Pemulihan Ibu saya cukup lama, karena gejalanya tergolong berat. Pulang dari rumah sakit, Ibu saya masih dibantu oleh oksigen. Masih sering lemas dan terkadang sesak. Kami pun menyiapkan beberapa tabung oksigen untuk berjaga-jaga. 2-3 kali kontrol ke dokter spesialis paru, Ibu saya sudah mulai membaik. Tapi memang masih butuh waktu untuk normal. Setiap hari Ibu saya berjemur di depan rumah, dan mulai berlatih jalan pelan-pelan. Dan sekarang, Ibu saya sudah terlihat sesegar sebelum beliau sakit. Alhamdulillah, akhirnya kami berhasil melewati huru hara pandemi ini.

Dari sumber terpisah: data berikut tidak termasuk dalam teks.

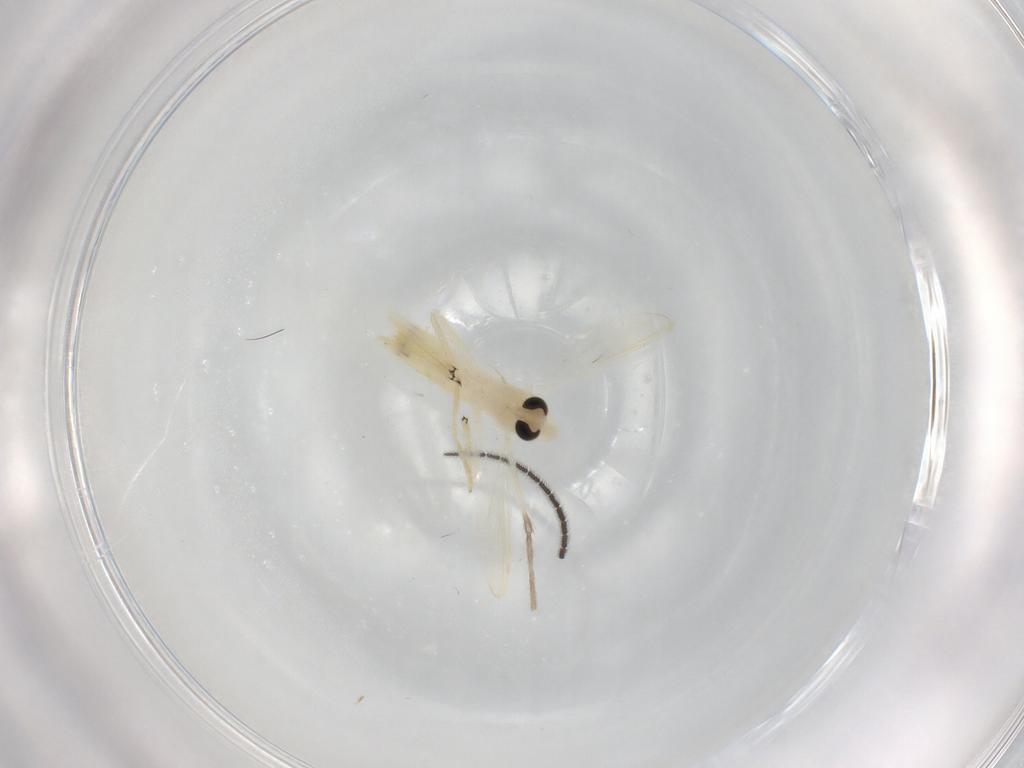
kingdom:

Saya beruntung karena keluarga saya ada yang tenaga kesehatan (nakes) sehingga saya langsung dibekali termogun, oxymeter, tensimeter, obat dan multivitamin selama isolasi mandiri. Dan saya lebih bersyukur lagi karena saya dikelilingi oleh keluarga dan teman-teman yang baik yang memberikan banyak makanan maupun dukungan.

Terima Kasih Banyak, Matur Suwun
- Bu’Min (Adik kandung Ibuk), yang sudah membantu merawat Ibuk tanpa mengeluh, ikhlas dan tak kenal lelah. Kalau saya sempat positif Covid-19, Bu’Min ini kuat sekali, sama sekali tidak tertular.

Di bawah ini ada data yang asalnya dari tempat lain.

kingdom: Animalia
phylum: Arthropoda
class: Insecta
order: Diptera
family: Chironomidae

- Mas Ji dan Mbak Reni, yang sudah ikut pontang-panting cari RS buat Ibuk dan menyiapkan semua kebutuhan alat dan obat untuk isolasi mandiri-ku
- Mbah Yun, yang bersedia jadi kurir antar jemput barang dari Sayutan ke Magetan dan sebaliknya
- Bu Mamik, teman Ibuk yang sudah bantu menyiapkan kebutuhan makan saya, Ibuk dan Bu’Min selama di rumah sakit, jadi gak perlu antar makanan dari Sayutan yang segitu jauhnya
- Bu’Dati, seksi konsumsi yang bantu menyiapkan makanan untuk keluarga lain selama Ibuk dirawat
- Aning dan Endy, yang pokoknya mau direpotin banget dan selalu nanya “Mau dibawain apa?”

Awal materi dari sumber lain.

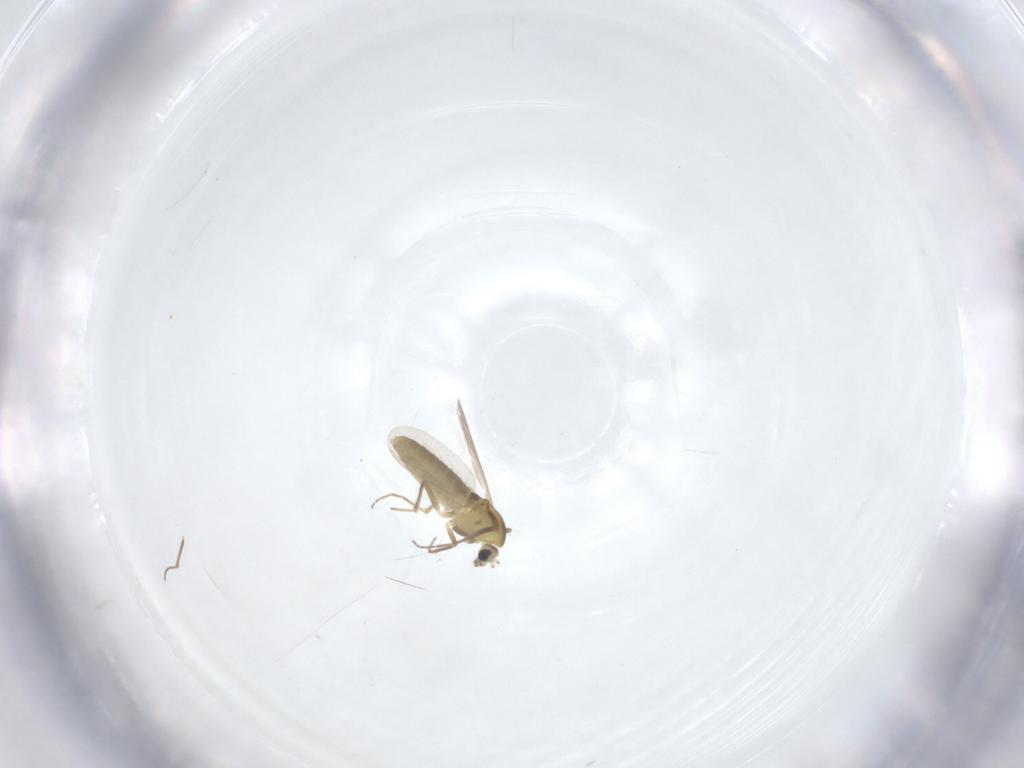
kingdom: Animalia
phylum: Arthropoda
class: Insecta
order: Diptera
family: Chironomidae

- Mbok Dok kesayangan, yang masakannya sederhana dan juaraaaaa, yang rasanya paling enak padahal yang lain rasanya terasa hambar selama isolasi mandiri
- Wulan, Lik Ani dan Pak Jud yang setiap hari selalu kirim degan dan air kelapa
- Pak Sin, yang sudah jemput di bandara
- Semua keluarga Sayutan, yang tidak bisa disebutkan satu per satu saking banyaknya.
- Dee, my housemate di Mataram yang sudah menguatkan ketika Ibuk kritis
- Kak Andy, buat rekomendasi tempat PCR di Mataram
- Mak Jule yang detail nanyain progress
- Bebeb Alvi, yang saling mendukung karena pas kebetulan keluarganya ada yang positif
- Mbak Fira, buat madunya ya
- Mbak Visi dan Husna, sebagai sesama penyintas yang berkenan membagi cerita selama isolasi
- Teman-teman Pandemic Talks, yang sudah pengertian selama drama huru hara Juli Agustus ini
- Mas mas yang memberi hiburan dengan kirim foto gak penting yang ada tulisan namaku di belakang pick up. Wkwkwkwk. Aku menghargai usahamu, Mas!
- Semua teman-teman yang perhatian secukupnya gak berlebihan dengan Neser yang gampang mumet kalau diperhatikan berlebih : Mbak Tiwi, Biya, Ainy, dan banyak lagi.
- Dan semua pihak lain yang mungkin terlalu panjang kalau disebutkan satu persatu.